ASSIGNED TASK
If a line in the entries below includes the string "lines", copy it out.

DATA LISTING
--- START ---
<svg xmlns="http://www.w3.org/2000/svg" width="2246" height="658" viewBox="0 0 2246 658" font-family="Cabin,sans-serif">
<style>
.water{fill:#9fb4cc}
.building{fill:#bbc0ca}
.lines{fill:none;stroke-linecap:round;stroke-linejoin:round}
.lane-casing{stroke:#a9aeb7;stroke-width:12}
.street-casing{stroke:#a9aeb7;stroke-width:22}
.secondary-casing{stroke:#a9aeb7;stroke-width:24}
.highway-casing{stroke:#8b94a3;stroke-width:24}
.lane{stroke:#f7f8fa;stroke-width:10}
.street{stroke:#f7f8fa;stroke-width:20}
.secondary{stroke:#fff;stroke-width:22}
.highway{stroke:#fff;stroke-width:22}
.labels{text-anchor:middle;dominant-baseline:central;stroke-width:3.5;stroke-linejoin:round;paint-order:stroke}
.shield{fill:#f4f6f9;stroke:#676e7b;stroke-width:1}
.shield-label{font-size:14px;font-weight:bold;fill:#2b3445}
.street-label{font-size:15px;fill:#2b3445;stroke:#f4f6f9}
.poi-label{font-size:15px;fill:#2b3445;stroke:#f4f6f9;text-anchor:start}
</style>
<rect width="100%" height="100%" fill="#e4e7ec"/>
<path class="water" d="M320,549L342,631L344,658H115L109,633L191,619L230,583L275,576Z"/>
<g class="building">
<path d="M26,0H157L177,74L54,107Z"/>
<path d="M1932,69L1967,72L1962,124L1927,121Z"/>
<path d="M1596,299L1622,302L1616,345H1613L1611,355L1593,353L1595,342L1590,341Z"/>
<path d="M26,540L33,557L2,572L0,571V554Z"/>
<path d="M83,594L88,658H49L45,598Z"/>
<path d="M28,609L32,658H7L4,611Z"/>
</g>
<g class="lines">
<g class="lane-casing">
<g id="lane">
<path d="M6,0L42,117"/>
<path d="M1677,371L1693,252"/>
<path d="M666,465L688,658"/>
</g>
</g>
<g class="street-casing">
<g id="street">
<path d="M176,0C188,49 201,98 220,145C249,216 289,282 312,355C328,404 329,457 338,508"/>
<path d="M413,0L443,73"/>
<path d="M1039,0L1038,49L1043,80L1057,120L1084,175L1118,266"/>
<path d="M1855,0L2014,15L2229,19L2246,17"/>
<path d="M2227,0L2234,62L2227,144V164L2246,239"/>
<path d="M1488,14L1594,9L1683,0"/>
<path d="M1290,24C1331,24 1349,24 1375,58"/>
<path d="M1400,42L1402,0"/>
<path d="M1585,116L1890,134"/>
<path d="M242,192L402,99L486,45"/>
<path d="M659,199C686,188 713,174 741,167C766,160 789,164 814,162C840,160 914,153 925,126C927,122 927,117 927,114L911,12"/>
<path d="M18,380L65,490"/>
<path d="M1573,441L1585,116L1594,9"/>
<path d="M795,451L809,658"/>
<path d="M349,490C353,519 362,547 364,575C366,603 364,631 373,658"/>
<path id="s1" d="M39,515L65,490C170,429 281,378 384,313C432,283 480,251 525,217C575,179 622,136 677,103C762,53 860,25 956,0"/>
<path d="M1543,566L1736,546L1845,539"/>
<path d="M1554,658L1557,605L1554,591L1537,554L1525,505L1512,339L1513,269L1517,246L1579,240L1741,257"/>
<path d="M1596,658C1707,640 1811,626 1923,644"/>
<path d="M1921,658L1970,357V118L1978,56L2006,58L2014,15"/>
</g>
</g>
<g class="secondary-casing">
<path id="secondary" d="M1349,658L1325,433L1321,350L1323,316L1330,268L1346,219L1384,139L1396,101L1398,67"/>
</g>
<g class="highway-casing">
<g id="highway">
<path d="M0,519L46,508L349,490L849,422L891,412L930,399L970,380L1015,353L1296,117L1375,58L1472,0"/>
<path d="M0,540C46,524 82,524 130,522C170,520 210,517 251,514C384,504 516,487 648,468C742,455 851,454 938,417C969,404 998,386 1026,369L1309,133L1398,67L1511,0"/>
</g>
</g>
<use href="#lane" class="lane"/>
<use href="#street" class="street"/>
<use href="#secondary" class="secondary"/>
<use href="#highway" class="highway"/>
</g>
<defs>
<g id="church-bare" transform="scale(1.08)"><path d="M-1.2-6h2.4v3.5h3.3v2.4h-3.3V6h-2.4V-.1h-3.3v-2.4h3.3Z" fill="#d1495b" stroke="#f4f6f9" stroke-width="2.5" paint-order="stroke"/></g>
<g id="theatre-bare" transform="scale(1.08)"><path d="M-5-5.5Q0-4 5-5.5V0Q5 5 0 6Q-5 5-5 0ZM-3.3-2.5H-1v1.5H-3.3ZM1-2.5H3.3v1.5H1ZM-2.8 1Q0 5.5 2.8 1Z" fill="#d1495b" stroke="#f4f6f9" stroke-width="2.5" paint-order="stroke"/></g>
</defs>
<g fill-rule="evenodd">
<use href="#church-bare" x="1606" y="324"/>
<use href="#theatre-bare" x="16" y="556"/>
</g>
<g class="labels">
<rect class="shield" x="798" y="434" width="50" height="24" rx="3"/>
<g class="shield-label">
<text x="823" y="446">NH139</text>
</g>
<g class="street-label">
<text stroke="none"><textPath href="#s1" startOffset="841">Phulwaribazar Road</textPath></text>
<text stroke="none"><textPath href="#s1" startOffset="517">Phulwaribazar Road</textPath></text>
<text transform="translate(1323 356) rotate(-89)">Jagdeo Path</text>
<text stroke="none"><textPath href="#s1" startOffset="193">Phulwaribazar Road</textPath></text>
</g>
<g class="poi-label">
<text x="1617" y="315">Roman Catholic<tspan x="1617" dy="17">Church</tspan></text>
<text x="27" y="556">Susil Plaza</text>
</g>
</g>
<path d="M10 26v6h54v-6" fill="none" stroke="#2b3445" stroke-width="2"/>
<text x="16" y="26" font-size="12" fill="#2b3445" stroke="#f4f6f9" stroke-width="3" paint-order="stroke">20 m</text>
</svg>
--- END ---
EXPECTED OUTPUT
.lines{fill:none;stroke-linecap:round;stroke-linejoin:round}
<g class="lines">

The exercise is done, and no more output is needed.